Exercise directions
Report each line of the entries that includes "计算结果是" by copying it.

─── Data ───

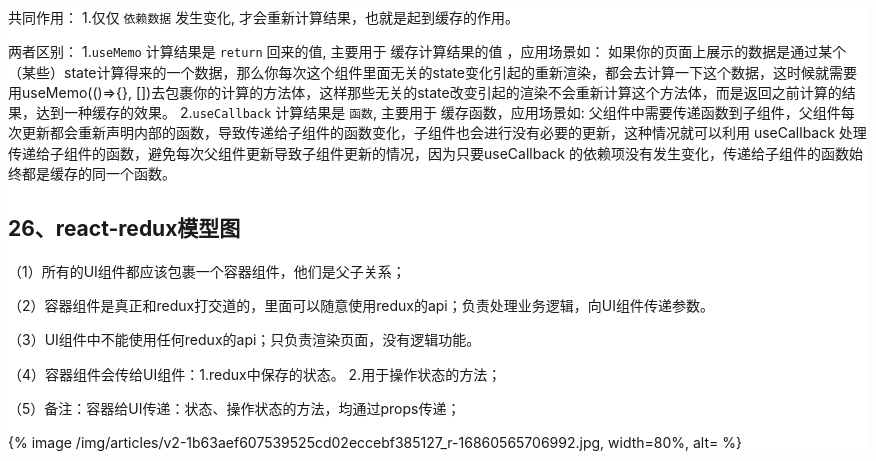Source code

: 共同作用：
1.仅仅 `依赖数据` 发生变化, 才会重新计算结果，也就是起到缓存的作用。

两者区别：
1.`useMemo` 计算结果是 `return` 回来的值, 主要用于 缓存计算结果的值 ，应用场景如： 如果你的页面上展示的数据是通过某个（某些）state计算得来的一个数据，那么你每次这个组件里面无关的state变化引起的重新渲染，都会去计算一下这个数据，这时候就需要用useMemo(()=>{}, [])去包裹你的计算的方法体，这样那些无关的state改变引起的渲染不会重新计算这个方法体，而是返回之前计算的结果，达到一种缓存的效果。
2.`useCallback` 计算结果是 `函数`, 主要用于 缓存函数，应用场景如: 父组件中需要传递函数到子组件，父组件每次更新都会重新声明内部的函数，导致传递给子组件的函数变化，子组件也会进行没有必要的更新，这种情况就可以利用 useCallback 处理传递给子组件的函数，避免每次父组件更新导致子组件更新的情况，因为只要useCallback 的依赖项没有发生变化，传递给子组件的函数始终都是缓存的同一个函数。

## 26、react-redux模型图

（1）所有的UI组件都应该包裹一个容器组件，他们是父子关系；

（2）容器组件是真正和redux打交道的，里面可以随意使用redux的api；负责处理业务逻辑，向UI组件传递参数。

（3）UI组件中不能使用任何redux的api；只负责渲染页面，没有逻辑功能。

（4）容器组件会传给UI组件：1.redux中保存的状态。 2.用于操作状态的方法；

（5）备注：容器给UI传递：状态、操作状态的方法，均通过props传递；


{% image /img/articles/v2-1b63aef607539525cd02eccebf385127_r-16860565706992.jpg, width=80%, alt= %}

───

Completed task
1.`useMemo` 计算结果是 `return` 回来的值, 主要用于 缓存计算结果的值 ，应用场景如： 如果你的页面上展示的数据是通过某个（某些）state计算得来的一个数据，那么你每次这个组件里面无关的state变化引起的重新渲染，都会去计算一下这个数据，这时候就需要用useMemo(()=>{}, [])去包裹你的计算的方法体，这样那些无关的state改变引起的渲染不会重新计算这个方法体，而是返回之前计算的结果，达到一种缓存的效果。
2.`useCallback` 计算结果是 `函数`, 主要用于 缓存函数，应用场景如: 父组件中需要传递函数到子组件，父组件每次更新都会重新声明内部的函数，导致传递给子组件的函数变化，子组件也会进行没有必要的更新，这种情况就可以利用 useCallback 处理传递给子组件的函数，避免每次父组件更新导致子组件更新的情况，因为只要useCallback 的依赖项没有发生变化，传递给子组件的函数始终都是缓存的同一个函数。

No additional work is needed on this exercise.